Segment Start: Available data

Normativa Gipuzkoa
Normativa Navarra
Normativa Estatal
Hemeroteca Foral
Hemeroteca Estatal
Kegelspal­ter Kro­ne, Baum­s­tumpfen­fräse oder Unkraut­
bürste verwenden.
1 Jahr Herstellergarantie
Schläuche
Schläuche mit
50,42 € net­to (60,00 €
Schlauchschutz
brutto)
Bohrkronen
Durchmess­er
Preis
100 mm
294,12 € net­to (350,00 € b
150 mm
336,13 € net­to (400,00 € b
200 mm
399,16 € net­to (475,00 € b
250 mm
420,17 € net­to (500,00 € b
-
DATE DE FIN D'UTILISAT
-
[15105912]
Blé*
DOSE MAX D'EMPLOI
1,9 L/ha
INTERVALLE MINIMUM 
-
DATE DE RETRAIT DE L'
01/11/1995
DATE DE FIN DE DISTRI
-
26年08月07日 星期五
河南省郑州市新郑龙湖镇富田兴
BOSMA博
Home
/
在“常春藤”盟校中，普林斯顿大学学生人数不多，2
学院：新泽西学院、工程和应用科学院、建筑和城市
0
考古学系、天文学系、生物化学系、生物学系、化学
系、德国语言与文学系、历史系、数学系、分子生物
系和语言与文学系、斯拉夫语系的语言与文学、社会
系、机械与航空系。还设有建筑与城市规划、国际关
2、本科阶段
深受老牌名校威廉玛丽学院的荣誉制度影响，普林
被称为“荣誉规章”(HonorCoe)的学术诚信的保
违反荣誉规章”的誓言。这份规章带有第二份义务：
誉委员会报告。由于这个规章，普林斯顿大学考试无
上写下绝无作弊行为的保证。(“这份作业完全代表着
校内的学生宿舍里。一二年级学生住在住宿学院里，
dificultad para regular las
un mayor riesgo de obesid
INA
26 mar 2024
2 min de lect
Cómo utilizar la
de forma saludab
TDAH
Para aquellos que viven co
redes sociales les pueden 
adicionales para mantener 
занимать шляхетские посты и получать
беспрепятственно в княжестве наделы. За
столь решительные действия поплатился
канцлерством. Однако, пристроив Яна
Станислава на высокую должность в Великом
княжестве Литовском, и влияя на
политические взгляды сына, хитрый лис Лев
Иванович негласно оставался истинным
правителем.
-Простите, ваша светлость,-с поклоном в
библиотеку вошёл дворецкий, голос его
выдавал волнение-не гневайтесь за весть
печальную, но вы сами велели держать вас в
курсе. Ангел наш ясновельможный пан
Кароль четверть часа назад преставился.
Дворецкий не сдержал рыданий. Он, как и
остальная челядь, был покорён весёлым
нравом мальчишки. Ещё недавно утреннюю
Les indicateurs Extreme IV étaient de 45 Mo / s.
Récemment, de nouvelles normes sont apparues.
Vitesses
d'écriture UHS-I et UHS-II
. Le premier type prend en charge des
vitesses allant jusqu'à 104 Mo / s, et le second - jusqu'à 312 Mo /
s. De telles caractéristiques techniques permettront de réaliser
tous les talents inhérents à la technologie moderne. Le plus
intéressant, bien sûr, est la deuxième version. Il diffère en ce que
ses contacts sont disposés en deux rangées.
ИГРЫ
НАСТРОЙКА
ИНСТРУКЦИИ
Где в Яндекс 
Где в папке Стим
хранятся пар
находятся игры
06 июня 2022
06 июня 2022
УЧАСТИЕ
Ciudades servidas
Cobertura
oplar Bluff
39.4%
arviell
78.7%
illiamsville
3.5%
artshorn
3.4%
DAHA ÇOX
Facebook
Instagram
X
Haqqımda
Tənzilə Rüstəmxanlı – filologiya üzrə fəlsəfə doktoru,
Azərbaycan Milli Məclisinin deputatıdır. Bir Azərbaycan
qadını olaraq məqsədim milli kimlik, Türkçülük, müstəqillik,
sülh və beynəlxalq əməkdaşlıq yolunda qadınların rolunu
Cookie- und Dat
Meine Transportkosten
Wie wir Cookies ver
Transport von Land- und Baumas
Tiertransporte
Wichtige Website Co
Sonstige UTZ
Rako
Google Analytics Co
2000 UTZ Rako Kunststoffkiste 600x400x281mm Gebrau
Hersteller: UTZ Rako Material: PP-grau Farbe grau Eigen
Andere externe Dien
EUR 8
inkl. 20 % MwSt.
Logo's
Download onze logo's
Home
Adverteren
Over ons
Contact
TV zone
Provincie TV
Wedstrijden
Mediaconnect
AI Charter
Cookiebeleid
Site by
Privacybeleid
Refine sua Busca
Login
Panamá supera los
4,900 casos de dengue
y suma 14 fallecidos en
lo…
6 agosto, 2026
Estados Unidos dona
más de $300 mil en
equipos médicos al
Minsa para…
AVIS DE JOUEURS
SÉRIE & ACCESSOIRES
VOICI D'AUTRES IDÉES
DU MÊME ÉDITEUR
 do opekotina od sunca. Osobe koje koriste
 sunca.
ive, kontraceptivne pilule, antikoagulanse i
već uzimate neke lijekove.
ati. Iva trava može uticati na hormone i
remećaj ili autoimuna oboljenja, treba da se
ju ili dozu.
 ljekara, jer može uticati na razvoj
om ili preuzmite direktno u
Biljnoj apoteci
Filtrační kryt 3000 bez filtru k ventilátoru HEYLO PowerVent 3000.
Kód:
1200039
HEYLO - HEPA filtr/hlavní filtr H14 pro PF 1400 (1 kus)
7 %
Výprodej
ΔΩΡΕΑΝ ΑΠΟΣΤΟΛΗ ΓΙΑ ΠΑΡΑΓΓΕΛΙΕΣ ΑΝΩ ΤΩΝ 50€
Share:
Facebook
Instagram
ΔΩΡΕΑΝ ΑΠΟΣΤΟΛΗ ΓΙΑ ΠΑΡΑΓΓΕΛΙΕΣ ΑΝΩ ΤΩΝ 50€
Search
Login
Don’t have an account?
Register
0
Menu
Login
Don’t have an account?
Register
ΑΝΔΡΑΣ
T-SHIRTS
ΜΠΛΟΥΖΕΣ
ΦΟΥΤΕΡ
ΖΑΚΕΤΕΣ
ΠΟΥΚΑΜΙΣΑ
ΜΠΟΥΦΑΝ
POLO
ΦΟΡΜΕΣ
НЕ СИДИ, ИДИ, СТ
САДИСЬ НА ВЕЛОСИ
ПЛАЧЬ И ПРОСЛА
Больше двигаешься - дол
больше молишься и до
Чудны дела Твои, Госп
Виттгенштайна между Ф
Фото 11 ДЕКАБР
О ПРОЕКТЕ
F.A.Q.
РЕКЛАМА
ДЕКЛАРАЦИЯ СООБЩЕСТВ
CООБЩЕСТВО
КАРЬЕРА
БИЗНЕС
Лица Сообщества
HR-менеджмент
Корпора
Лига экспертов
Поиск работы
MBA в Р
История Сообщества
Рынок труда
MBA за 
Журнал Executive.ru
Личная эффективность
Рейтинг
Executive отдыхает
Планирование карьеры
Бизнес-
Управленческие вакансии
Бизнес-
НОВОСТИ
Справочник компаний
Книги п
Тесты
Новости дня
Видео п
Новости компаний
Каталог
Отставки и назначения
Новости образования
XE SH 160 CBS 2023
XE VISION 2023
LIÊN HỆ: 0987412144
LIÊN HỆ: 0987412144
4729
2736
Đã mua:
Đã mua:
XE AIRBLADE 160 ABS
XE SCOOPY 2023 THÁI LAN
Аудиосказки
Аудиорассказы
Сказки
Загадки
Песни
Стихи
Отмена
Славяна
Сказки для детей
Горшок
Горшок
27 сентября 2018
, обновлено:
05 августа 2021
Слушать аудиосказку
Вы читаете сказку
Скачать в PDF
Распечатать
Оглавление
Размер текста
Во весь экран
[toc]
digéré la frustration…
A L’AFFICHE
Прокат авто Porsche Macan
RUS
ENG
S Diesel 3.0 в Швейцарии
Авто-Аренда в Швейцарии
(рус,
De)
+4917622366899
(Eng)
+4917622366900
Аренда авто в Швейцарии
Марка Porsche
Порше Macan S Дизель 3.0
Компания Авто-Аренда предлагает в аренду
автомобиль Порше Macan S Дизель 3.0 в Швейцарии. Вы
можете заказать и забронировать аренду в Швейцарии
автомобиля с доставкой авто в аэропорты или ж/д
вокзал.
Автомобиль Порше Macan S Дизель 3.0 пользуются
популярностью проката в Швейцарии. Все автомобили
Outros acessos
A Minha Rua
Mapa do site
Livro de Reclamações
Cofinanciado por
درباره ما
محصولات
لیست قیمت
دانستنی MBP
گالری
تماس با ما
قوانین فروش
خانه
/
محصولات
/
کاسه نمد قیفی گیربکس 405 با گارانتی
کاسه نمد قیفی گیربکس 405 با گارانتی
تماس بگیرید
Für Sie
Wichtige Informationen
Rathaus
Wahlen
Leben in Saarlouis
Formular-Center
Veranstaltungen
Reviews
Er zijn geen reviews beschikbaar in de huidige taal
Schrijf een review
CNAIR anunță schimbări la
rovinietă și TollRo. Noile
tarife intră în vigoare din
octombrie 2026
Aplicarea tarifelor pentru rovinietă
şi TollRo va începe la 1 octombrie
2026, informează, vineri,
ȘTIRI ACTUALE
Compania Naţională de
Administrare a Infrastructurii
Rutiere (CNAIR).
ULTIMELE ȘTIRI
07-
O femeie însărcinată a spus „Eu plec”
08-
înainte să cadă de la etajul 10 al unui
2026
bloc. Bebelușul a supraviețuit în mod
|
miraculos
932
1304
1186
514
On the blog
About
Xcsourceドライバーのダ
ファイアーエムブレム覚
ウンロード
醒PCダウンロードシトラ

Segment End: Available data

Problem requirements
The expected answer is a copy of each line above containing "sunca".

Output for this exercise
 do opekotina od sunca. Osobe koje koriste
 sunca.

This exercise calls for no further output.